Start SOURCE DATA

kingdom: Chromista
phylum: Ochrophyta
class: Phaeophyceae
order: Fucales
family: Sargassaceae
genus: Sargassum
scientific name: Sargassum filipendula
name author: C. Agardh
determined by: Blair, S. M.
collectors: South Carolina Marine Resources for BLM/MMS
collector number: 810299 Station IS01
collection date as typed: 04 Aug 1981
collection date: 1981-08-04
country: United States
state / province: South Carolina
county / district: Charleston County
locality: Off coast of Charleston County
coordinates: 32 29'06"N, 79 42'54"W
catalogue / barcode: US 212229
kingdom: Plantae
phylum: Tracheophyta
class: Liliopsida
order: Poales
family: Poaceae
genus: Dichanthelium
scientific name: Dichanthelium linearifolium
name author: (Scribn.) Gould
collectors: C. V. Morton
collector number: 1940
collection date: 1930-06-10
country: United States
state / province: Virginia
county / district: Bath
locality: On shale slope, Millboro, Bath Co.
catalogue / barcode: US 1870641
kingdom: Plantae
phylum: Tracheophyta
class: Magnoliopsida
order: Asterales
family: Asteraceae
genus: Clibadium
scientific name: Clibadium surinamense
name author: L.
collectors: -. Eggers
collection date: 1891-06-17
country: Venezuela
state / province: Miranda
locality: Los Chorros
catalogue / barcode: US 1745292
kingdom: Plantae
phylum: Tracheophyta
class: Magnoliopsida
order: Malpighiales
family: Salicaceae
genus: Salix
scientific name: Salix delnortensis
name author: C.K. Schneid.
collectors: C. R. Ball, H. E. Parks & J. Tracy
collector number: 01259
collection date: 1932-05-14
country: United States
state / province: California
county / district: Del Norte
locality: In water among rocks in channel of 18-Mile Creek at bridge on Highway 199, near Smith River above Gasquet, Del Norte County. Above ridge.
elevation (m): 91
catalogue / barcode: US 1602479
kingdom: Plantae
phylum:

End SOURCE DATA

Please edit the entries above so that every "collectors" becomes "collected by", with nothing else changed.

kingdom: Chromista
phylum: Ochrophyta
class: Phaeophyceae
order: Fucales
family: Sargassaceae
genus: Sargassum
scientific name: Sargassum filipendula
name author: C. Agardh
determined by: Blair, S. M.
collected by: South Carolina Marine Resources for BLM/MMS
collector number: 810299 Station IS01
collection date as typed: 04 Aug 1981
collection date: 1981-08-04
country: United States
state / province: South Carolina
county / district: Charleston County
locality: Off coast of Charleston County
coordinates: 32 29'06"N, 79 42'54"W
catalogue / barcode: US 212229
kingdom: Plantae
phylum: Tracheophyta
class: Liliopsida
order: Poales
family: Poaceae
genus: Dichanthelium
scientific name: Dichanthelium linearifolium
name author: (Scribn.) Gould
collected by: C. V. Morton
collector number: 1940
collection date: 1930-06-10
country: United States
state / province: Virginia
county / district: Bath
locality: On shale slope, Millboro, Bath Co.
catalogue / barcode: US 1870641
kingdom: Plantae
phylum: Tracheophyta
class: Magnoliopsida
order: Asterales
family: Asteraceae
genus: Clibadium
scientific name: Clibadium surinamense
name author: L.
collected by: -. Eggers
collection date: 1891-06-17
country: Venezuela
state / province: Miranda
locality: Los Chorros
catalogue / barcode: US 1745292
kingdom: Plantae
phylum: Tracheophyta
class: Magnoliopsida
order: Malpighiales
family: Salicaceae
genus: Salix
scientific name: Salix delnortensis
name author: C.K. Schneid.
collected by: C. R. Ball, H. E. Parks & J. Tracy
collector number: 01259
collection date: 1932-05-14
country: United States
state / province: California
county / district: Del Norte
locality: In water among rocks in channel of 18-Mile Creek at bridge on Highway 199, near Smith River above Gasquet, Del Norte County. Above ridge.
elevation (m): 91
catalogue / barcode: US 1602479
kingdom: Plantae
phylum:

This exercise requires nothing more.